Paris (AFP) - Ratings agency Moody's downgraded its assessment of Turkey's ability to pay back its debts further into junk territory, citing concerns over monetary policy, reform delays and institutional strength.
Moody's said in a statement late Wednesday it was cutting Turkey's sovereign ratings to 'Ba2' from 'Ba1', with a stable outlook.
According to Moody's, Ba grade ratings are are judged to be speculative and are subject to substantial credit risk. The bonds issued under such ratings are thus judged by investors to be "junk".
Turkey has been seen terror attacks, a failed coup and an unprecedented crackdown since 2016 and Moody's said the country's institutions were "faltering" as a consequence.
"Faltering institutional strength is reflected in a broad range of adverse outcomes on the economic, financial and political front, despite strong near-term growth rates and healthy public finances," Moody's said.
It said the crackdown after the failed coup had resulted in an "undermining of the authority of the judiciary".
It accused the government of being mainly focused on "short term measures... to the detriment of effective monetary policy and of fundamental economic reform."
Moody's emphasised that inflation was still stuck in the double digits and, while growth remained strong, imbalances in the economy had been on the up.
It said while the risk of major financial trouble concerning a reversal in foreign capital inflows and a balance of payments crisis was "low", it had increased from a year ago.

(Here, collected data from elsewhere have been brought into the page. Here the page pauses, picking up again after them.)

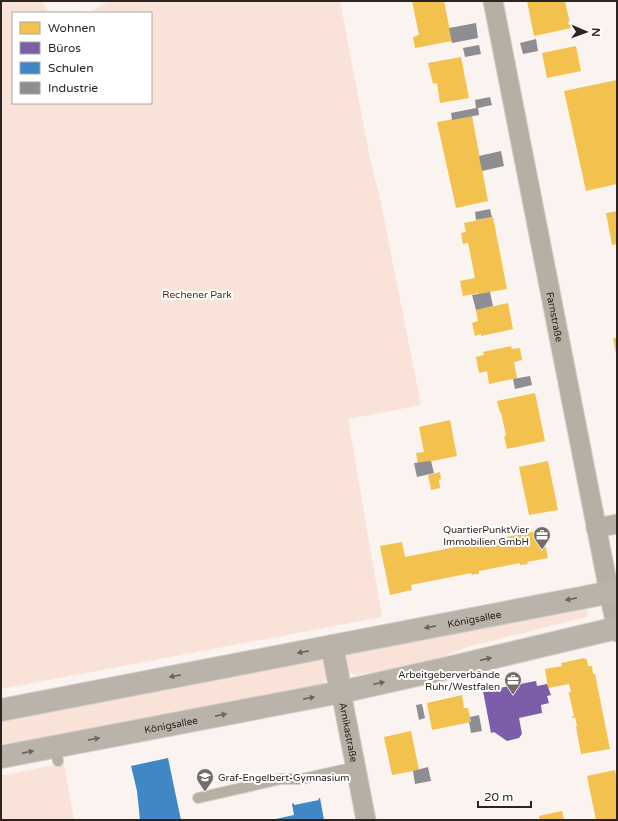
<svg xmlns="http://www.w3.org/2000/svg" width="618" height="821" font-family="'Varela Round',sans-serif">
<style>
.green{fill:#f9e2d7}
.homes{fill:#f2c14e}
.offices{fill:#7b5ea7}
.schools{fill:#3f88c5}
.industry{fill:#8d8d92}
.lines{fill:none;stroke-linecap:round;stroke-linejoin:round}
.service-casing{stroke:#d4cfcc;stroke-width:12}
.minor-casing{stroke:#d4cfcc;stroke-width:21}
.primary-casing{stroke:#d4cfcc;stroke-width:24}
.service{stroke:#b5b0a3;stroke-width:10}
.minor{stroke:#b5b0a3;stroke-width:19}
.primary{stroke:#b9b3a9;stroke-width:22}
.oneway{fill:#6b645e}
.labels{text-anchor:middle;stroke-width:4;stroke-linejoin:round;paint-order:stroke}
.park-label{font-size:10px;fill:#5e2501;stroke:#fff}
.street-label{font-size:10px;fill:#2b2421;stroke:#fff}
.poi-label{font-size:10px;fill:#2b2421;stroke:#fff;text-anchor:end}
</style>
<rect width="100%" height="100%" fill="#faf3f0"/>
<!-- green -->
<g class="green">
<polygon points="1,1 42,1 49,13 13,13 13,103 151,103 151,13 89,13 109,1 340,1 370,159 379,194 421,405 348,419 382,617 1,689"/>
<path d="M584 607 586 609 588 613 586 617 583 618 467 647 440 658 418 664 357 675C346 673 343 664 347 654Z"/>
<polygon points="315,659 320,660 326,664 328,676 324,682 320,685 1,747 1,720"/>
<polygon points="64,763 74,820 1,820 1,776"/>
</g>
<!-- homes -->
<g class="homes">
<polygon points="412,1 444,1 452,41 415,48 413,37 419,35"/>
<polygon points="527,1 565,1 571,28 534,36"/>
<polygon points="576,46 581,71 547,78 542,53"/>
<polygon points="461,57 469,98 440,103 437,83 433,84 428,63"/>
<polygon points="617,80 617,184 586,191 564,91"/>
<polygon points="472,116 488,201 456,208 437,122"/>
<polygon points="617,211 617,244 612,245 606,213"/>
<polygon points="493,217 507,289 478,294 478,293 463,296 460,281 475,278 468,243 463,244 461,233 466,232 464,223"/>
<polygon points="508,303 513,329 481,336 481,334 475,336 472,323 478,321 476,310"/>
<polygon points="613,338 617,338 617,354 616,354"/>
<polygon points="511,346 512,349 520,348 522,360 514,362 517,378 489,384 487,371 479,373 476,357 484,355 483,352"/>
<polygon points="535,393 545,441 507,449 504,436 506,436 501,412 500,413 497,401"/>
<polygon points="450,420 457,456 418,464 416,453 424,452 419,427"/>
<polygon points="548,461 558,510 529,515 519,467"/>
<polygon points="440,472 441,479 439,480 440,488 431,490 428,475"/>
<polygon points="542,530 548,558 527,562 528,564 520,565 520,563 479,571 479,574 475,574 472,575 471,573 411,585 412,590 390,595 380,546 402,542 405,557"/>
<polygon points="584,658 587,660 588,666 592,666 593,674 595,674 610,749 581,754 576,727 577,726 575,717 572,718 572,716 574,716 569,694 568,693 571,692 569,684 548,688 545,669 562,666 561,663"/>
<polygon points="462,695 464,708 468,708 471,722 432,730 427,703"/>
<polygon points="411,731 419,770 392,775 384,737"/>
<polygon points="615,770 617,781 617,820 596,820 587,776"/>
<polygon points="562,811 564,820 540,820 539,816"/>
</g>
<!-- offices -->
<polygon class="offices" points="536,681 537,686 547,684 551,695 547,696 549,703 541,705 542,713 519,718 522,734 519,738 507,741 494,732 491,733 483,691"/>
<!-- schools -->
<g class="schools">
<polygon points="168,758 181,820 140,820 137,791 131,766"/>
<polygon points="320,798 324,820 271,820 294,815 292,804 294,803 294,805 319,800 318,799"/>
</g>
<!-- industry -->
<g class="industry">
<polygon points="476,23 478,38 452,43 449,28"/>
<polygon points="536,39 538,51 523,54 520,43"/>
<polygon points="479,45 481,54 465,57 463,48"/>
<polygon points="490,97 492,105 478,108 479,115 452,120 451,113 476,108 475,100"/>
<polygon points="501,151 504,166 482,171 479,156"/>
<polygon points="490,209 492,217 476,220 475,212"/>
<polygon points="490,292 493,306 476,310 472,295"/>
<polygon points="530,376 532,385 515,389 513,379"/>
<polygon points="431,461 434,473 417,477 414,463"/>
<polygon points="422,704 425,718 419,720 416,705"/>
<polygon points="479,715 482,731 471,733 469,722 471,722 470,717"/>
<polygon points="428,767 431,781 415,784 413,771"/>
</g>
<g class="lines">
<!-- service casing -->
<g class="service-casing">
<g id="service">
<polyline points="55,747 58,761"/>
<polyline points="198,798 281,779 302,779 356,767"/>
</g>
</g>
<!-- minor casing -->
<g class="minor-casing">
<g id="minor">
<path id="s1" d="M493 1 617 632"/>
<polyline points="596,528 617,524"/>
<path id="s2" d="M341 692 366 820"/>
</g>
</g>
<!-- primary casing -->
<g class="primary-casing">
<g id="primary">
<polyline points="332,646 341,692"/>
<path id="s3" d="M1 710 617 591"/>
<path id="s4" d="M1 757 341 692 448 668 617 628"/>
</g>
</g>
<!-- service -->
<use href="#service" class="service"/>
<!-- minor -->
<use href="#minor" class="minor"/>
<!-- primary -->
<use href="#primary" class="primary"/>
</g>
<!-- one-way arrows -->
<defs><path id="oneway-solid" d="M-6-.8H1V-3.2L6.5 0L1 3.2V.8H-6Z"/></defs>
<g class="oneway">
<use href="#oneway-solid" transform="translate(571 599) rotate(169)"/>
<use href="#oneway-solid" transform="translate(430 627) rotate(169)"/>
<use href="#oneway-solid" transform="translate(303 652) rotate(169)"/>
<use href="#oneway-solid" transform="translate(486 659) rotate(-13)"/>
<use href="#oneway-solid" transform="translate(175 676) rotate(169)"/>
<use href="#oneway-solid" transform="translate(379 683) rotate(-12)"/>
<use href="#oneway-solid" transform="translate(309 698) rotate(-11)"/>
<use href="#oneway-solid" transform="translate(221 715) rotate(-11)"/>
<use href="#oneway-solid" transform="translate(94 739) rotate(-11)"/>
<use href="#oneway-solid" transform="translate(28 752) rotate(-11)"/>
</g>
<!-- icons -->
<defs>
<g id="office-pin" transform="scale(0.9)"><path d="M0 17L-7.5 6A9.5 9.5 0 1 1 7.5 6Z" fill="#736c69" stroke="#fff"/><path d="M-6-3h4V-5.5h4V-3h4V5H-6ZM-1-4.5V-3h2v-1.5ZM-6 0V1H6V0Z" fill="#fff"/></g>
<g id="school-pin" transform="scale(0.9)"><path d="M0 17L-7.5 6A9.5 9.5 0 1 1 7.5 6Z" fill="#736c69" stroke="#fff"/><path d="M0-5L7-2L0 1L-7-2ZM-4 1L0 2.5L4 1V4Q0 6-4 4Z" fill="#fff"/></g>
</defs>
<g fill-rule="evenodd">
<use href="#office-pin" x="542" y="535"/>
<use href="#office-pin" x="513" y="680"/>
<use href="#school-pin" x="205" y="777"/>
</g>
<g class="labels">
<!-- park labels -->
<g class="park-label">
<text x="197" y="298">Rechener Park</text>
</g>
<!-- street labels -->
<g class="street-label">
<text dy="4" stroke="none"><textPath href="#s1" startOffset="322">Farnstraße</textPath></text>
<text dy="4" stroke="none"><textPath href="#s3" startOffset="482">Königsallee</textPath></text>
<text dy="4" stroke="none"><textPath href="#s4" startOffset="173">Königsallee</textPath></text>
<text dy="4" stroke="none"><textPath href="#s2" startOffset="41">Arnikastraße</textPath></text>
</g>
<!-- poi labels -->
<g class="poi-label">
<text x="529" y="533">QuartierPunktVier<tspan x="529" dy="12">Immobilien GmbH</tspan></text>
<text x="500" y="678">Arbeitgeberverbände<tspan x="500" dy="12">Ruhr/Westfalen</tspan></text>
<text x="218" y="781" text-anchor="start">Graf-Engelbert-Gymnasium</text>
</g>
</g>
<!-- border -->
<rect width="618" height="821" fill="none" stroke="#2b2421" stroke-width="4"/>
<!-- legend -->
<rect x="12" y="12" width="140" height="92" fill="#ffffff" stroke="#aaa7a6"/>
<rect x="20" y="22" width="20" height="12" fill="#f2c14e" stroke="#aaa7a6"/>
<text x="48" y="32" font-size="12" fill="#2b2421">Wohnen</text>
<rect x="20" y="42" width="20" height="12" fill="#7b5ea7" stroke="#aaa7a6"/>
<text x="48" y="52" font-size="12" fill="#2b2421">Büros</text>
<rect x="20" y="62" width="20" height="12" fill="#3f88c5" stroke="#aaa7a6"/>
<text x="48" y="72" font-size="12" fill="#2b2421">Schulen</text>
<rect x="20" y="82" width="20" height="12" fill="#8d8d92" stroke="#aaa7a6"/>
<text x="48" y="92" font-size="12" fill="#2b2421">Industrie</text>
<!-- north arrow -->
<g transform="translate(586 32) rotate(92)" stroke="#ffffff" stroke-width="3" paint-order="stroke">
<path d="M0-3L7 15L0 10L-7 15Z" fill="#2b2421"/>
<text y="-6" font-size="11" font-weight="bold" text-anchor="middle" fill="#2b2421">N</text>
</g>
<!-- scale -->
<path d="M478 801v6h53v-6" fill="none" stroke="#2b2421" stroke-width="2"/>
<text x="484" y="801" font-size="12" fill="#2b2421" stroke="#ffffff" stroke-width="3" paint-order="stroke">20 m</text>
</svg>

Moody's also pointed to Turkey's involvement in Syria, where Ankara in January launched a major offensive against Kurdish militia.

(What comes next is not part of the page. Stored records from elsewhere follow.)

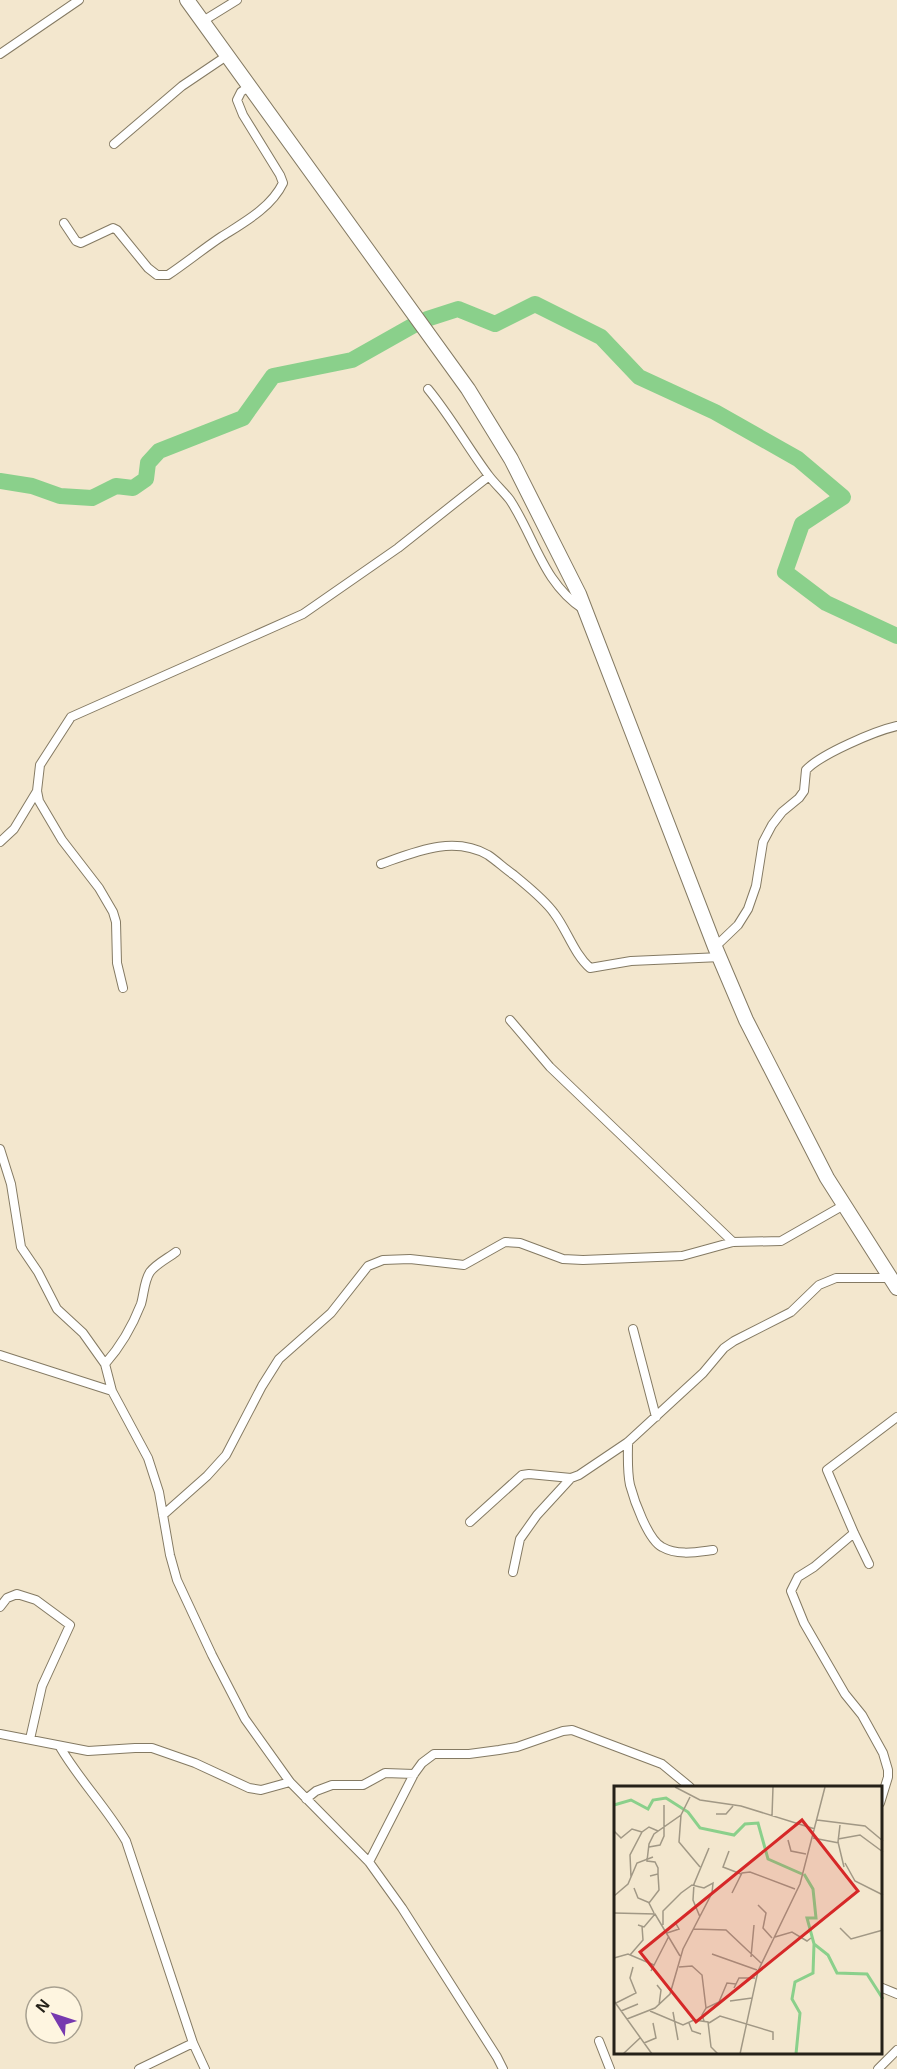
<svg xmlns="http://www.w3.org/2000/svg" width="897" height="2069" viewBox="0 0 897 2069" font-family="Helvetica,sans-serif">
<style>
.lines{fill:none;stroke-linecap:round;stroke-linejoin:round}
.river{stroke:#8ad08b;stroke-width:16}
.minor-casing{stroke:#847a63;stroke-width:10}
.trunk-casing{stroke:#847a63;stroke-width:16}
.minor{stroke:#fff;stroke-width:8}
.trunk{stroke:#fff;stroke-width:14}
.inset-river{fill:none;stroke:#8ad08b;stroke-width:3}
.inset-road{fill:none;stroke:#a19885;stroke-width:1.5}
.view{fill:#d62828;fill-opacity:0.15;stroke:#d62828;stroke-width:3}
.inset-edge{fill:none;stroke:#252118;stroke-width:3}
</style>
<rect width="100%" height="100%" fill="#f3e7ce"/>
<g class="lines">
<!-- river -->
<path class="river" d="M427,319L458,309L495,324L535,304L601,337L639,377L715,412L798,459L843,497L802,524L785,572L826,603L897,636
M0,481L32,486L60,496L92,498L116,486L133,488L146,479L148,463L159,451L243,418L273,376L352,360L414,325"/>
<!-- minor casing -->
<g class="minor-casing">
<path id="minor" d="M203,21L237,0
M0,54L79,0
M114,144L182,86L228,55
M64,223L76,241L81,243L113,228L117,230L148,268L157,275H168C186,263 203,249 221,237C243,223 271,208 283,183L280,175L243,115L237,100L241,92L250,86
M428,389C451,417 468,448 489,476C495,484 504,492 510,500C535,538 543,583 583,609
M0,842L14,829L37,791
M381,864C415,852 453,835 488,855C497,861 505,869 514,875C527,886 544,899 554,913C567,930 574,954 590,968L631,961L721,957
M715,947L738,925L748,909L756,886L763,842L772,825L782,812L799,798L804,791L806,770C821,754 875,731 897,726
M123,988L117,963L116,922L113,912L99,888L62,840L39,801L37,791L40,765L71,717L303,614L398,548L489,476
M510,1020L550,1067L733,1242
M0,1149L11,1184L21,1247L38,1272L57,1309L83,1333L105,1364L112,1391L148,1458L159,1492L170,1555L177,1580L212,1655L245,1719L290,1782L369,1862L402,1908L497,2057L503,2069
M633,1329L656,1417
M0,1355L112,1391
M105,1364C121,1346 132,1327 141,1304C144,1294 144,1281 150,1272C156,1264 168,1258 176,1252
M628,1442C628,1456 627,1471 630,1485C634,1500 648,1540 662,1547C678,1556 697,1552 713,1550
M163,1515L207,1476L226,1455L262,1386L279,1359L331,1313L368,1266L383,1260L410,1259L464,1265L505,1242L520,1243L563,1259L583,1260L682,1256L733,1242L781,1241L844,1205
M470,1522L522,1475L529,1474L571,1478L579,1475L628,1442L703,1373L724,1348L734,1341L791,1312L819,1285L836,1278H889
M854,1533L814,1567L798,1577L791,1591L804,1623L845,1694L862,1715L883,1753L888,1770V1777L880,1803
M869,1564L854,1533L827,1470L897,1417
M513,1572L520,1539L537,1515L571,1478
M0,1607L7,1598L17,1594L36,1600L70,1625L42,1686L30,1739
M0,1734L88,1751L135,1748H152L195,1763L249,1788L261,1790L290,1782
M60,1747C80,1781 107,1808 126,1841L193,2043L205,2069
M306,1799L316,1791L332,1785H363L385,1773L414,1774
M369,1862L414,1774L422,1763L434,1754H469L499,1750L517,1747L563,1731L572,1730L662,1764L690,1787
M880,1987L897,1994
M599,2041L610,2069
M139,2069L193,2043
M878,2069L897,2050"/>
</g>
<!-- trunk casing -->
<g class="trunk-casing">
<path id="trunk" d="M187,0L468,389L511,459L579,594L715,947L746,1020L827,1178L897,1288"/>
</g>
<!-- minor -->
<use href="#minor" class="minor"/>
<!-- trunk -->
<use href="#trunk" class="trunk"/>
</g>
<!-- overview -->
<g transform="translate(614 1786)">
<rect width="268" height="268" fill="#f3e7ce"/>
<path class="inset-river" d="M0,19L17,14L34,23L39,14L52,12L74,26L86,42L120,49L131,38L144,37L154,73L188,88M190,88L199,103L202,132H193L200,158L214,169L223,187L253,188L269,213M182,268L186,227L178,213L181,196L199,187L200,158"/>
<path class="inset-road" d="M61,1L86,14L127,20L201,43M102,28H112L119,20M67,29L65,56L86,81M158,30L159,1M203,34L251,40L269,55M226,39L224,56L230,81M0,45L7,52L18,43L28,46M199,52L225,57M224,53L246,49L269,66M174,54L177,65L192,68M35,61L46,59L50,50V19M115,65L109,81L127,88M231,77L241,95L269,109M36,90L44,88V82L41,76L33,75L35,58L40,48L67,29L76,11M17,91L16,69L28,46L35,41L44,45M20,102L24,112L36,117M118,107L128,87L136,86L181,103M0,110L14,98L23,77L39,71M144,119L152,127L149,142L158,152M0,127L41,128L66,170M40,127L35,117L45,104L44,88M86,131L79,114L80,98L95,62M24,139L30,141L41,128M226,142L237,153L269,144M79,143L112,144L147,177M53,147L65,143L61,136M161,151L178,146L193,155L197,152M98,168L143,184M16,169L29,154L28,140M137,171L140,139M0,172L14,168L40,179M65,181L78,180L88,189L92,222M37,185L55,150M43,199L47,204L45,219M120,202L125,192H141M0,215L38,268M116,215L138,212M2,217L22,207L16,192L19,181M7,225L24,218M36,225L69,239L80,234L94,236L97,261L104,268M59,226L64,254M13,233L41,222L56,208L69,163L98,107L99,97L90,102L78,99L67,107L49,125V139M90,235L88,229L92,222L105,216L113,197L122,198M75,237L78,245L87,248M95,237L106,230L159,246V254M30,257L42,252L39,237M9,268L26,252M126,268L144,185L186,98L211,1"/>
<path class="view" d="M188,34L244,105L82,236L26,166Z"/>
<rect width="268" height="268" class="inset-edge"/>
</g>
<!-- north arrow -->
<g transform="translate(54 2015) rotate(309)"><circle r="28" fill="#fef5e0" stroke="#a7a090" stroke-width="1.5"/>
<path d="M0-4.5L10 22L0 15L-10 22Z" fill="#7739af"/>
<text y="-9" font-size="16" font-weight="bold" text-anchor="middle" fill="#252118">N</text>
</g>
</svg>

Moody's said Turkey faced an "increased risk of an external shock ... given the country's wide current account deficits, higher external debt."
Amid the turmoil, Turkey's relations with key Western partners including the United States and the European Union have worsened in recent years.
Moody's said Turkery's rating was unlikely to improve on the short run -- so long as the country remained vulnerable to external risks.